Sebelum mengenalmu, aku hanyalah seorang gadis yang tak pernah percaya pada legenda cinta

Terbiasa kujalani hidup sendirian dan menyelesaikan masalah beratku sendirian membuat diriku menjadi pribadi yang pembangkang dan keras kepala. Aku menolak pendapat dan merasa paling berpengalaman karena sakit yang telah kulewati. Terbiasa kutangisi sakitku sendirian membuatku menolak untuk berbagi kisah pada siapapun. Aku menjadi seorang yang sangat egois. Namun, semuanya berubah perlahan-lahan, dari waktu ke waktu.

Sebelum mengenalmu, aku tak pernah mengkhayal hingga ke tingkat terindah ini

Kau katakan padaku bahwa cinta itu nyata. Berulang-ulang kau katakan itu dan aku selalu menolak. Kau tak pernah berhenti menunjukkan padaku bahwa cinta itu ada dan aku juga pantas menikmati cinta. Kau juga keras kepala Setiap air mataku, kau memohon untuk berhenti dan entah darimana aku tahu bahwa air mataku membuatmu merasa sakit. Setiap ketakutanku membuatmu marah dan entah darimana kurasa bahwa kau takut jika keadaanku menjadi parah. Setiap sakitku dengan sikapmu menunjukkan kau merasa bodoh di saat kau menatapku dengan keadaanku yang sangat lemah. Dan, aku menyadari aku menjilat kembali ludaku dengan kesombonganku menolak perasaan-perasaan yang membuatku terkejut ini.
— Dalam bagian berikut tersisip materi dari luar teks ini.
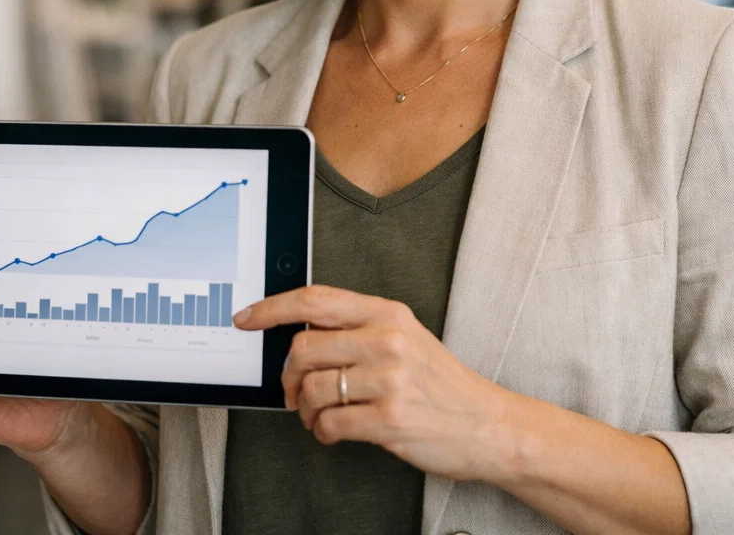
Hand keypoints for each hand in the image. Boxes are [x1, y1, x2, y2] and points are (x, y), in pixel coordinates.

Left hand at [234, 285, 514, 481]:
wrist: (488, 424)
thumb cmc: (441, 384)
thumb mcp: (406, 339)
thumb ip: (359, 331)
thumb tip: (298, 336)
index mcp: (388, 314)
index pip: (315, 301)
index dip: (272, 308)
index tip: (246, 319)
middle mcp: (388, 340)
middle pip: (303, 348)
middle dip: (288, 377)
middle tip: (295, 393)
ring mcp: (390, 379)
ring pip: (310, 389)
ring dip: (305, 411)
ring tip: (321, 417)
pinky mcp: (390, 418)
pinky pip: (329, 424)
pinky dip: (322, 433)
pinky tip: (335, 432)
Bahkan ketika kita bertengkar dan berpisah, kita tak sanggup untuk berhenti mengingat bahagia yang kita ciptakan. Kita tak sanggup untuk membohongi diri kita. Kita bodoh di saat kita melakukan hal yang sebenarnya kita tidak ingin lakukan. Iya kan? Kau seperti rumahku dan hanya pulang ke rumahlah yang selalu membuat kita tenang. 342 KM jauhnya dari kota tempatmu berjuang, aku datang menemuimu. 30 KM jauhnya dari rumahmu di kota yang sama dan kau tetap datang setiap hari hanya untuk memastikan diriku baik-baik saja. Dengan seadanya kita makan. Dan, dengan sesenang mungkin kita menikmati apa yang kita telah dapatkan. Kau mengubahku, menyadarkan bahwa aku sudah terlalu jauh meninggalkan diriku sendiri. Kau membawaku kembali dan kau membentuk karakterku.

Advertisement

Sebelum mengenalmu, aku hanyalah seorang yang dengan sombong dan kejam menolak tulusnya cinta.

Detak jantung kita terdengar sama. Dan mata itu, tak ada mata seindah matamu. Terutama di saat matamu melihatku sesayu dan sedalam itu. Tak ada orang yang pernah membuatku tersenyum seperti ini hingga pipiku sakit. Dan kau adalah lelaki yang membuatku menjatuhkan airmata karena terharu bahagia.

Kau menunjukkan cinta itu nyata hingga diriku sebahagia ini. Kau adalah lelaki terbaik yang pernah kutemui

Lalu kujadikan kekuranganmu sebagai kekuatanku. Dan, jangan pernah jadikan kekuranganku sebagai yang akan mematahkan kesetianmu. Aku tahu kita belum dalam suatu ikatan, tapi aku percaya bahwa Tuhan tidak pernah tega seperti manusia. Dan, kenyamanan yang diberikan oleh keluargamu membuatku merasa sangat dimiliki. Begitupun pertanyaan yang sering dilontarkan opa dan omaku yang membuatku selalu salah tingkah di depan keluarga sendiri. Terimakasih untuk selalu hadir dalam hidupku. Semoga Tuhan merestui hubungan kita.